Thursday, November 13, 2008

China Stimulus Package Worth 15% of GDP!

On Sunday, the Chinese government announced that it would invest $586 billion in an economic stimulus package to develop new housing, upgrade roads, railways and airports, and rebuild areas devastated by its May 12 earthquake.

"...We call it 'China's New Deal,' " says Ting Lu, an economist with Merrill Lynch, referring to U.S. President Franklin Roosevelt's plan to jump-start the economy in the 1930s.

Ting says the new stimulus measures are aimed to help China's countryside, where two-thirds of the nation's 1.3 billion people live.

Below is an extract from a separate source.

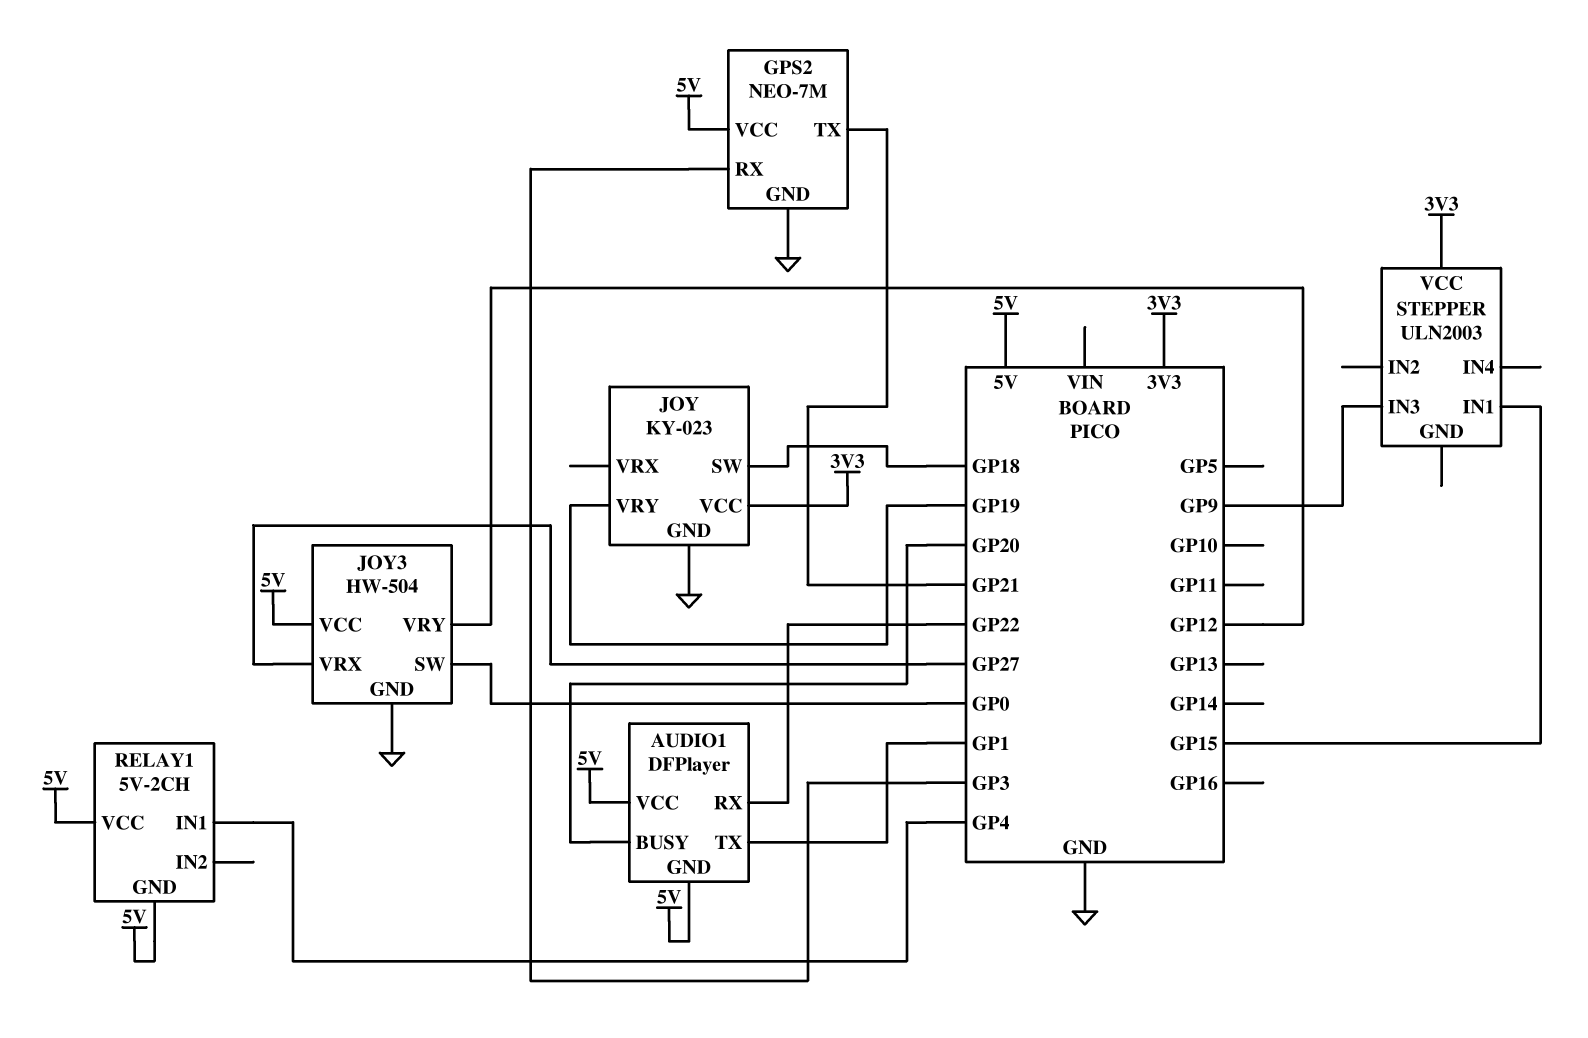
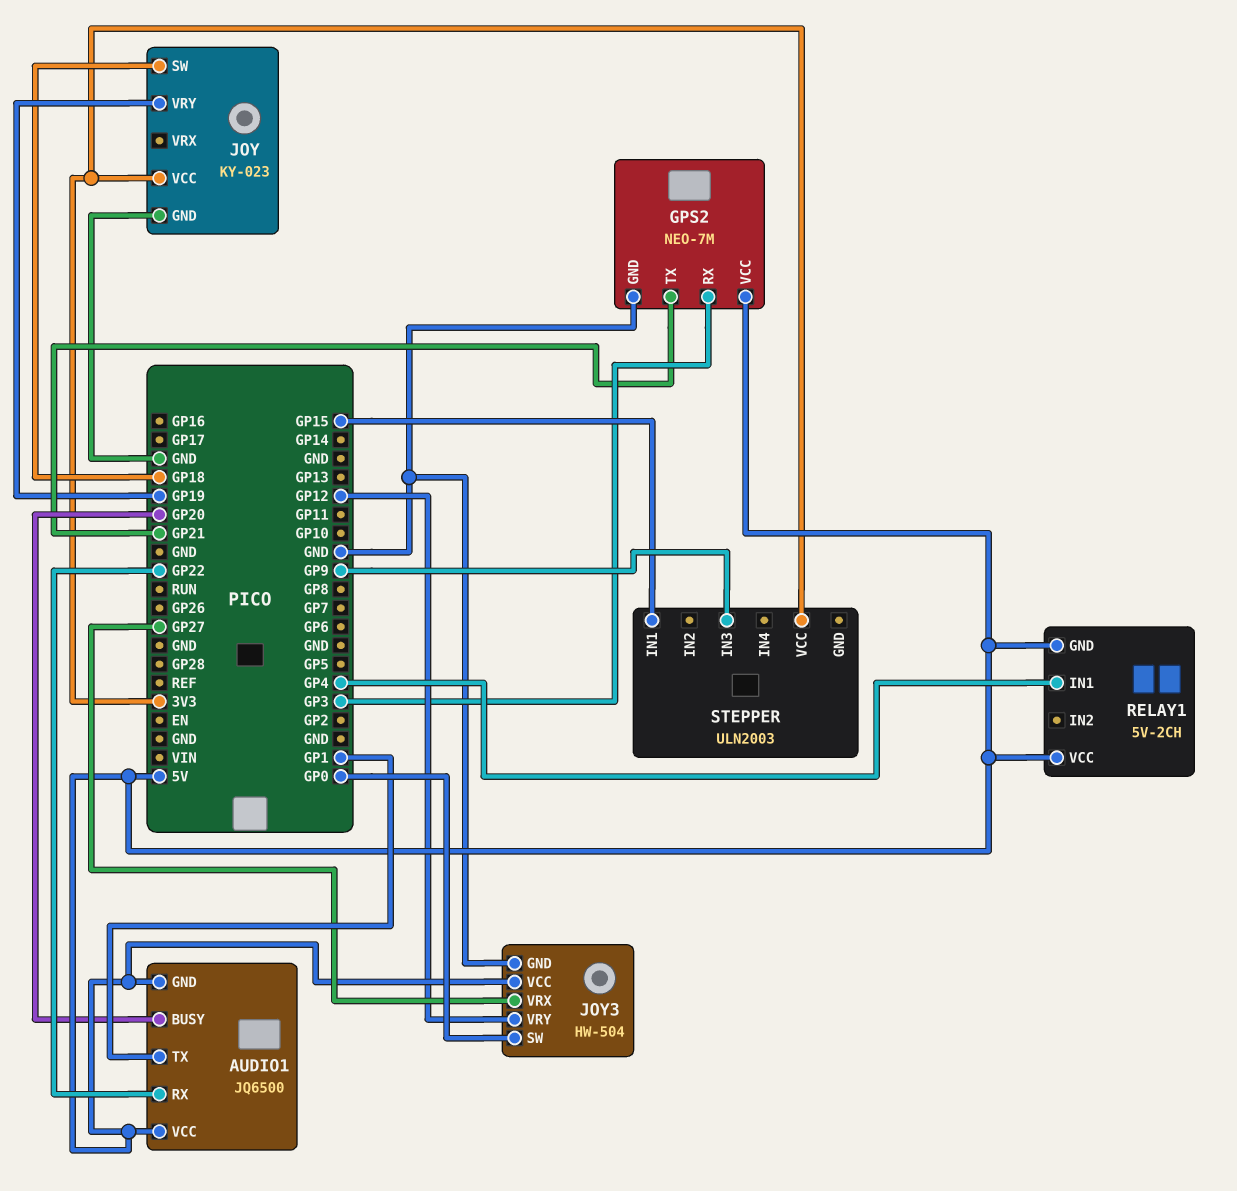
AUDIO1: DFPlayer -> JQ6500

"If you want to stimulate consumption, and persuade them to buy TVs, washers and fridges, you must provide electricity, running water and TV signals. [China] needs significant infrastructure investment in rural areas," he says.
The new public investment initiative is worth over 15% of GDP - a much larger stimulus package than anything remotely on the horizon in the U.S.

However, some progressive economists, such as Dean Baker and Mark Weisbrot of the Economic Policy Institute, have called for a stimulus package of $300-400 billion, which would be 2.0 to 2.7% of US GDP. Congressional leaders are currently considering a much smaller package of $50 - 100 billion, but the prospects for that smaller package remain uncertain.

Chinese stimulus vs. U.S. bailout
San Francisco Chronicle
Thursday, November 13, 2008

Compare the goals and the execution of America's $700 billion-bank bailout to those of China's $586 billion-stimulus plan: In America, the $700 billion was handed over to the Treasury with few rules and little planning. The money was immediately the subject of fierce lobbying by everyone from crumbling car manufacturers to a Hispanic business group that represents plumbing and home-heating specialists. So far, the chief recipients of the American package seem to be insurance-company executives who can't seem to stop sending their employees on luxury resort vacations. Oddly enough, the bailout has failed to loosen up the credit markets in any meaningful way.

Meanwhile, the Chinese government has been very specific about how its money will be spent: on tax cuts, infrastructure and social programs such as health care and education. Some begged China to use its foreign reserves to bail out the U.S. financial system. Perhaps China had a look at the feeding frenzy on Capitol Hill before declining: The Chinese are shoring themselves up against the global doom by investing in their own country's domestic needs. What a concept.

Of course, China's fiscal position is drastically different from ours. China's national savings rate was a breathtaking 51.2 percent of GDP last year. This suggests that while overcommitted U.S. consumers (we're the country with the negative savings rate, remember?) panic, China's best route to keeping itself afloat lies in developing its own domestic economy and encouraging the Chinese to be consumers. The government realizes that it will be helped in this pursuit if it offers people better health care and education. As a bonus, the government's spending on those things will keep the Chinese economy from collapsing at the very moment when other countries aren't so lucky. What a marvelous thing a crisis can be, when it's handled properly.

Many economists have pointed to the size of the Chinese package (China's GDP is about a quarter of the size of ours) to point out that, if anything, America needs to
throw more money at the problem. They may well be right: Considering the depth of the crisis, this is no time for timidity. But what's even more important than the size of our bailout is whether the money is being spent wisely: as an investment that will help the American economy recover and eventually, grow. And right now, the signs coming out of both Congress and the Treasury aren't comforting.